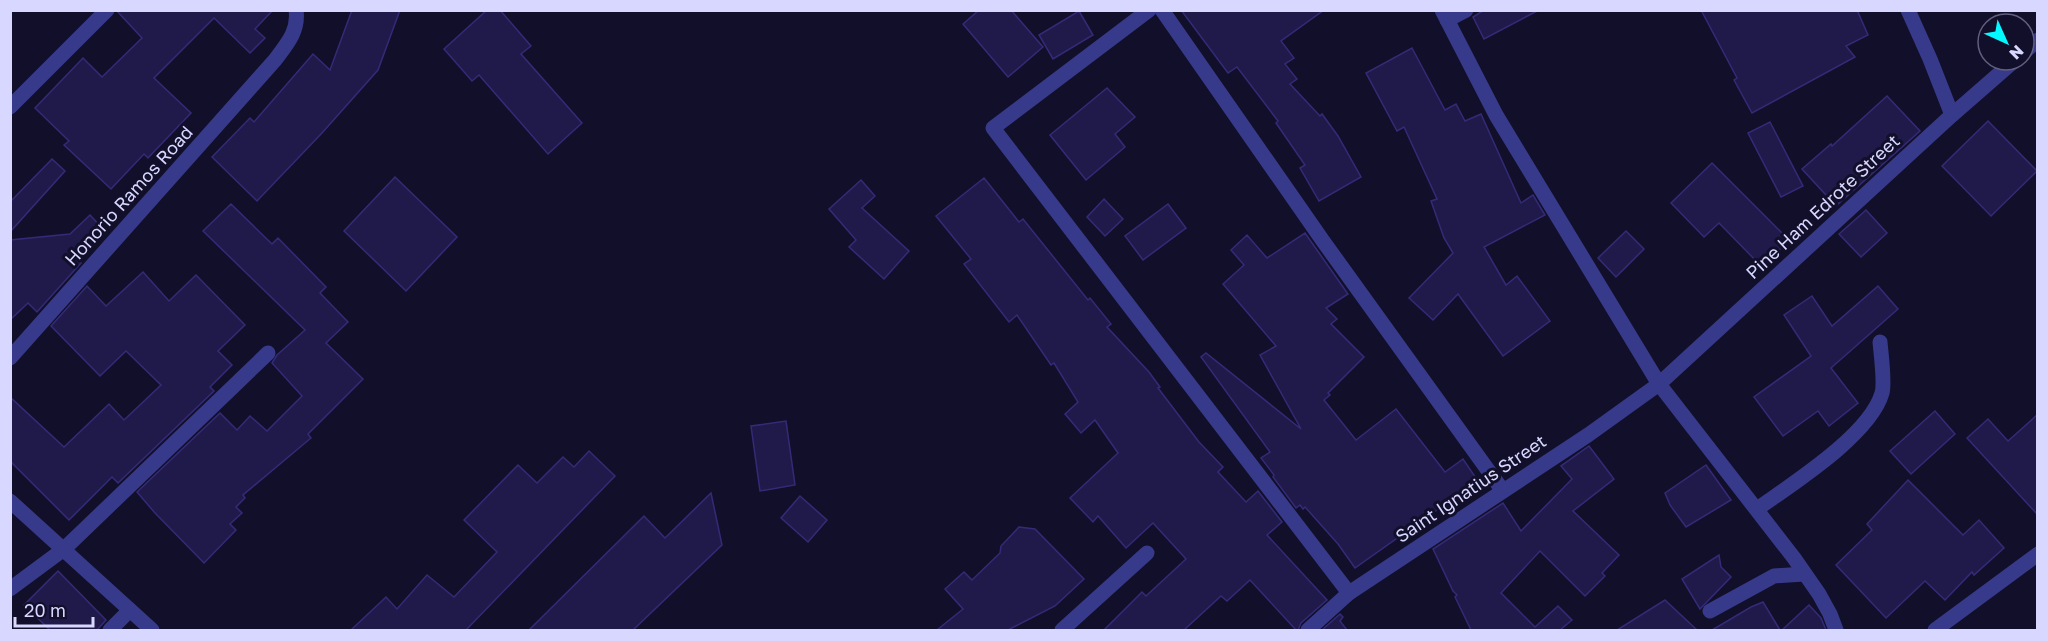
<svg xmlns="http://www.w3.org/2000/svg" width="2048" height="641" viewBox="0 0 2048 641" font-family="'Golos Text',sans-serif">
<rect width="100%" height="100%" fill="#110f29"/>
<g fill="#201a4b" stroke="#342b78" stroke-width="1.5">
<polygon points="116,10 273,10 255,29 265,38 250,53 214,18 154,78 191,113 148,158 144,154 111,189 64,145 69,141 35,108 83,58 102,77 142,38"/>
<polygon points="352,10 400,10 378,70 322,133 257,201 212,157 250,118 254,122 313,54 330,70"/>
<polygon points="487,10 500,10 531,46 521,54 582,123 548,154 479,75 472,81 444,49"/>
<polygon points="979,10 1011,10 1043,47 1008,77 963,24"/>
<polygon points="1181,10 1324,10 1281,41 1294,58 1285,64 1297,79 1290,84 1320,116 1322,114 1338,136 1361,177 1319,201 1300,168 1305,165 1276,123 1278,121 1237,67 1228,73"/>
<polygon points="1484,10 1539,10 1484,39 1473,17"/>
<polygon points="1701,10 1857,10 1868,35 1846,46 1855,57 1752,113 1734,80 1737,78"/>
<polygon points="1079,11 1093,35 1053,59 1039,35"/>
<polygon points="1412,48 1445,110 1456,104 1465,121 1481,114 1521,203 1533,195 1545,215 1484,247 1506,285 1517,276 1550,321 1503,356 1458,294 1433,320 1409,298 1453,253 1444,238 1431,201 1437,199 1404,127 1397,131 1366,73"/>
<polygon points="1107,88 1135,117 1115,134 1125,147 1086,180 1050,135"/>
<polygon points="1887,96 1920,131 1836,206 1802,169 1831,144 1832,146"/>
<polygon points="1988,121 2037,171 1991,216 1942,166"/>
<polygon points="1770,122 1803,186 1781,197 1748,133"/>
<polygon points="52,159 65,171 10,232 10,202"/>
<polygon points="1712,163 1789,240 1762,267 1719,223 1704,237 1671,203"/>
<polygon points="395,177 457,237 406,291 344,231"/>
<polygon points="984,178 1019,222 1023,219 1088,300 1090,298 1111,324 1107,327 1149,372 1160,387 1158,388 1199,442 1223,467 1218,472 1246,502 1258,491 1282,522 1267,535 1327,600 1301,623 1298,630 1296,630 1250,580 1227,601 1221,596 1184,630 1104,630 1142,592 1146,596 1186,559 1153,523 1126,548 1098,516 1093,522 1070,498 1118,453 1095,420 1081,433 1065,414 1078,402 1054,363 1051,365 1017,315 1009,322 964,264 971,259 936,216"/>
<polygon points="861,180 875,196 862,208 909,251 884,279 849,247 856,240 829,209"/>
<polygon points="1104,199 1123,219 1105,236 1087,217"/>
<polygon points="231,204 272,244 278,238 326,287 320,293 348,322 326,343 363,379 308,434 311,438 243,495 245,498 236,507 242,513 230,524 236,530 204,563 155,513 137,492 220,413 237,430 250,416 267,431 302,396 272,363 277,355 305,330 203,231"/>
<polygon points="1168,204 1186,228 1143,260 1125,236"/>
<polygon points="1866,210 1887,233 1861,257 1839,234"/>
<polygon points="90,215 106,232 81,257 81,263 37,312 28,303 10,320 10,240 70,234"/>
<polygon points="1626,231 1644,249 1616,277 1598,258"/>
<polygon points="1305,233 1348,294 1326,308 1337,319 1331,324 1364,357 1328,393 1330,395 1324,400 1356,440 1396,409 1445,472 1463,459 1478,481 1355,568 1338,544 1305,507 1303,509 1300,505 1296,508 1273,477 1274,475 1261,458 1270,452 1201,357 1206,353 1301,429 1260,355 1276,346 1223,284 1244,265 1231,250 1247,235 1267,258"/>
<polygon points="143,272 169,301 196,275 245,325 218,351 232,365 210,387 214,391 118,483 112,477 69,520 10,461 10,397 64,447 109,404 124,420 161,385 126,351 100,376 51,326 87,286 106,306"/>
<polygon points="1878,286 1898,309 1831,368 1858,403 1829,426 1818,411 1783,436 1754,397 1811,356 1784,315 1812,296 1832,326"/>
<polygon points="1935,411 1955,434 1911,474 1890,451"/>
<polygon points="2037,415 2037,514 1967,438 1988,419 2008,441"/>
<polygon points="786,421 795,485 760,491 751,426"/>
<polygon points="1589,446 1614,479 1573,511 1619,555 1602,573 1605,576 1585,596 1540,551 1501,593 1535,627 1558,606 1572,620 1560,630 1471,630 1455,597 1457,595 1453,591 1433,549 1503,503 1521,531 1572,479 1561,466"/>
<polygon points="589,451 615,476 466,630 351,630 386,597 397,609 427,575 454,597 497,552 464,520 518,465 537,483 563,457 574,467"/>
<polygon points="1706,465 1731,500 1686,527 1670,505 1665,493"/>
<polygon points="1908,480 1963,535 1979,520 2004,548 1974,575 1972,572 1945,600 1925,581 1886,618 1836,565 1872,530 1867,524"/>
<polygon points="711,493 722,545 633,630 529,630 644,516 665,538"/>
<polygon points="800,496 827,520 808,542 781,518"/>
<polygon points="1019,527 1035,529 1084,579 1055,606 1008,630 937,630 963,609 945,589 964,572 972,580 1000,553 1001,546"/>
<polygon points="1719,555 1721,567 1731,577 1700,609 1682,579"/>
<polygon points="58,571 106,620 97,630 50,630 24,605"/>
<polygon points="1665,600 1697,630 1617,630"/>
<polygon points="1763,602 1780,630 1712,630 1751,607"/>
<polygon points="1809,605 1821,618 1826,630 1782,630"/>
<polygon points="1340,614 1343,617 1340,621 1347,630 1322,630"/>
</g>
<g fill="none" stroke-linecap="round" stroke-linejoin="round">
<polyline stroke="#373a8a" stroke-width="15" points="1908,10 1930,59 1952,115"/>
<g stroke="#373a8a" stroke-width="15">
<polyline points="1149,10 993,128 1349,593"/>
<polyline points="1162,10 1323,241 1503,491"/>
<polyline points="1442,10 1496,115 1659,384 1794,558 1819,594 1830,614 1836,630"/>
<polyline points="1447,20 1466,10"/>
<polyline points="2024,52 2038,40"/>
<polyline points="10,107 107,10"/>
<path d="M 10,358 L 275,60 C 287,44 299,31 296,10"/>
<path d="M 1757,509 C 1792,484 1870,435 1882,393 C 1885,383 1881,354 1880,342"/>
<polyline points="10,589 64,549 268,353"/>
<polyline points="1710,611 1774,576 1804,574"/>
<polyline points="110,630 130,610"/>
<polyline points="1062,630 1147,553"/>
<polyline points="1308,630 1349,593 1588,435 1659,384 1952,115 2015,60"/>
<polyline points="1935,630 2038,554"/>
</g>
<polyline stroke="#373a8a" stroke-width="15" points="10,501 152,630"/>
</g>
<g text-anchor="middle" stroke-width="6" stroke-linejoin="round" paint-order="stroke">
<g font-size="18" fill="#d8d7ff" stroke="#110f29">
<text transform="translate(129 196) rotate(-48)" y="6">Honorio Ramos Road</text>
<text transform="translate(1823 207) rotate(-43)" y="6">Pine Ham Edrote Street</text>
<text transform="translate(1471 489) rotate(-34)" y="6">Saint Ignatius Street</text>
</g>
</g>
<rect width="2048" height="641" fill="none" stroke="#d8d7ff" stroke-width="24"/>
<g transform="translate(2006 42) rotate(135)"><circle r="28" fill="#110f29" stroke="#615f7f" stroke-width="1.5"/>
<path d="M0-4.5L10 22L0 15L-10 22Z" fill="#03f8ff"/>
<text y="-9" font-size="16" font-weight="bold" text-anchor="middle" fill="#d8d7ff">N</text>
</g>
<path d="M15 617v9h78v-9" fill="none" stroke="#d8d7ff" stroke-width="3"/>
<text x="24" y="617" font-size="18" fill="#d8d7ff" stroke="#110f29" stroke-width="4.5" paint-order="stroke">20 m</text>
</svg>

THE TASK →
Please copy the data shown above precisely, leaving the images out.

TASK RESULT →
<svg xmlns="http://www.w3.org/2000/svg" width="2048" height="641" viewBox="0 0 2048 641" font-family="'Golos Text',sans-serif">
<rect width="100%" height="100%" fill="#110f29"/>
<g fill="#201a4b" stroke="#342b78" stroke-width="1.5">
<polygon points="116,10 273,10 255,29 265,38 250,53 214,18 154,78 191,113 148,158 144,154 111,189 64,145 69,141 35,108 83,58 102,77 142,38"/>
<polygon points="352,10 400,10 378,70 322,133 257,201 212,157 250,118 254,122 313,54 330,70"/>
<polygon points="487,10 500,10 531,46 521,54 582,123 548,154 479,75 472,81 444,49"/>
<polygon points="979,10 1011,10 1043,47 1008,77 963,24"/>
<polygon points="1181,10 1324,10 1281,41 1294,58 1285,64 1297,79 1290,84 1320,116 1322,114 1338,136 1361,177 1319,201 1300,168 1305,165 1276,123 1278,121 1237,67 1228,73"/>
<polygon points="1484,10 1539,10 1484,39 1473,17"/>
<polygon points="1701,10 1857,10 1868,35 1846,46 1855,57 1752,113 1734,80 1737,78"/>
<polygon points="1079,11 1093,35 1053,59 1039,35"/>
<polygon points="1412,48 1445,110 1456,104 1465,121 1481,114 1521,203 1533,195 1545,215 1484,247 1506,285 1517,276 1550,321 1503,356 1458,294 1433,320 1409,298 1453,253 1444,238 1431,201 1437,199 1404,127 1397,131 1366,73"/>
<polygon points="1107,88 1135,117 1115,134 1125,147 1086,180 1050,135"/>
<polygon points="1887,96 1920,131 1836,206 1802,169 1831,144 1832,146"/>
<polygon points="1988,121 2037,171 1991,216 1942,166"/>
<polygon points="1770,122 1803,186 1781,197 1748,133"/>
<polygon points="52,159 65,171 10,232 10,202"/>
<polygon points="1712,163 1789,240 1762,267 1719,223 1704,237 1671,203"/>
<polygon points="395,177 457,237 406,291 344,231"/>
<polygon points="984,178 1019,222 1023,219 1088,300 1090,298 1111,324 1107,327 1149,372 1160,387 1158,388 1199,442 1223,467 1218,472 1246,502 1258,491 1282,522 1267,535 1327,600 1301,623 1298,630 1296,630 1250,580 1227,601 1221,596 1184,630 1104,630 1142,592 1146,596 1186,559 1153,523 1126,548 1098,516 1093,522 1070,498 1118,453 1095,420 1081,433 1065,414 1078,402 1054,363 1051,365 1017,315 1009,322 964,264 971,259 936,216"/>
<polygon points="861,180 875,196 862,208 909,251 884,279 849,247 856,240 829,209"/>
<polygon points="1104,199 1123,219 1105,236 1087,217"/>
<polygon points="231,204 272,244 278,238 326,287 320,293 348,322 326,343 363,379 308,434 311,438 243,495 245,498 236,507 242,513 230,524 236,530 204,563 155,513 137,492 220,413 237,430 250,416 267,431 302,396 272,363 277,355 305,330 203,231"/>
<polygon points="1168,204 1186,228 1143,260 1125,236"/>
<polygon points="1866,210 1887,233 1861,257 1839,234"/>
<polygon points="90,215 106,232 81,257 81,263 37,312 28,303 10,320 10,240 70,234"/>
<polygon points="1626,231 1644,249 1616,277 1598,258"/>
<polygon points="1305,233 1348,294 1326,308 1337,319 1331,324 1364,357 1328,393 1330,395 1324,400 1356,440 1396,409 1445,472 1463,459 1478,481 1355,568 1338,544 1305,507 1303,509 1300,505 1296,508 1273,477 1274,475 1261,458 1270,452 1201,357 1206,353 1301,429 1260,355 1276,346 1223,284 1244,265 1231,250 1247,235 1267,258"/>
<polygon points="143,272 169,301 196,275 245,325 218,351 232,365 210,387 214,391 118,483 112,477 69,520 10,461 10,397 64,447 109,404 124,420 161,385 126,351 100,376 51,326 87,286 106,306"/>
<polygon points="1878,286 1898,309 1831,368 1858,403 1829,426 1818,411 1783,436 1754,397 1811,356 1784,315 1812,296 1832,326"/>
<polygon points="1935,411 1955,434 1911,474 1890,451"/>
<polygon points="2037,415 2037,514 1967,438 1988,419 2008,441"/>
<polygon points="786,421 795,485 760,491 751,426"/>
<polygon points="1589,446 1614,479 1573,511 1619,555 1602,573 1605,576 1585,596 1540,551 1501,593 1535,627 1558,606 1572,620 1560,630 1471,630 1455,597 1457,595 1453,591 1433,549 1503,503 1521,531 1572,479 1561,466"/>
<polygon points="589,451 615,476 466,630 351,630 386,597 397,609 427,575 454,597 497,552 464,520 518,465 537,483 563,457 574,467"/>
<polygon points="1706,465 1731,500 1686,527 1670,505 1665,493"/>
<polygon points="1908,480 1963,535 1979,520 2004,548 1974,575 1972,572 1945,600 1925,581 1886,618 1836,565 1872,530 1867,524"/>
<polygon points="711,493 722,545 633,630 529,630 644,516 665,538"/>
<polygon points="800,496 827,520 808,542 781,518"/>
<polygon points="1019,527 1035,529 1084,579 1055,606 1008,630 937,630 963,609 945,589 964,572 972,580 1000,553 1001,546"/>
<polygon points="1719,555 1721,567 1731,577 1700,609 1682,579"/>
<polygon points="58,571 106,620 97,630 50,630 24,605"/>
<polygon points="1665,600 1697,630 1617,630"/>
<polygon points="1763,602 1780,630 1712,630 1751,607"/>
<polygon points="1809,605 1821,618 1826,630 1782,630"/>
<polygon points="1340,614 1343,617 1340,621 1347,630 1322,630"/>
</g>
<g fill="none" stroke-linecap="round" stroke-linejoin="round">
<polyline stroke="#373a8a" stroke-width="15" points="1908,10 1930,59 1952,115"/>
<g stroke="#373a8a" stroke-width="15">
<polyline points="1149,10 993,128 1349,593"/>
<polyline points="1162,10 1323,241 1503,491"/>
<polyline points="1442,10 1496,115 1659,384 1794,558 1819,594 1830,614 1836,630"/>
<polyline points="1447,20 1466,10"/>
<polyline points="2024,52 2038,40"/>
<polyline points="10,107 107,10"/>
<path d="M 10,358 L 275,60 C 287,44 299,31 296,10"/>
<path d="M 1757,509 C 1792,484 1870,435 1882,393 C 1885,383 1881,354 1880,342"/>
<polyline points="10,589 64,549 268,353"/>
<polyline points="1710,611 1774,576 1804,574"/>
<polyline points="110,630 130,610"/>
<polyline points="1062,630 1147,553"/>
<polyline points="1308,630 1349,593 1588,435 1659,384 1952,115 2015,60"/>
<polyline points="1935,630 2038,554"/>
</g>
<polyline stroke="#373a8a" stroke-width="15" points="10,501 152,630"/>
</g>
<g text-anchor="middle" stroke-width="6" stroke-linejoin="round" paint-order="stroke">
<g font-size="18" fill="#d8d7ff" stroke="#110f29">
<text transform="translate(129 196) rotate(-48)" y="6">Honorio Ramos Road</text>
<text transform="translate(1823 207) rotate(-43)" y="6">Pine Ham Edrote Street</text>
<text transform="translate(1471 489) rotate(-34)" y="6">Saint Ignatius Street</text>
</g>
</g>
<rect width="2048" height="641" fill="none" stroke="#d8d7ff" stroke-width="24"/>
<g transform="translate(2006 42) rotate(135)"><circle r="28" fill="#110f29" stroke="#615f7f" stroke-width="1.5"/>
<path d="M0-4.5L10 22L0 15L-10 22Z" fill="#03f8ff"/>
<text y="-9" font-size="16" font-weight="bold" text-anchor="middle" fill="#d8d7ff">N</text>
</g>
<path d="M15 617v9h78v-9" fill="none" stroke="#d8d7ff" stroke-width="3"/>
<text x="24" y="617" font-size="18" fill="#d8d7ff" stroke="#110f29" stroke-width="4.5" paint-order="stroke">20 m</text>
</svg>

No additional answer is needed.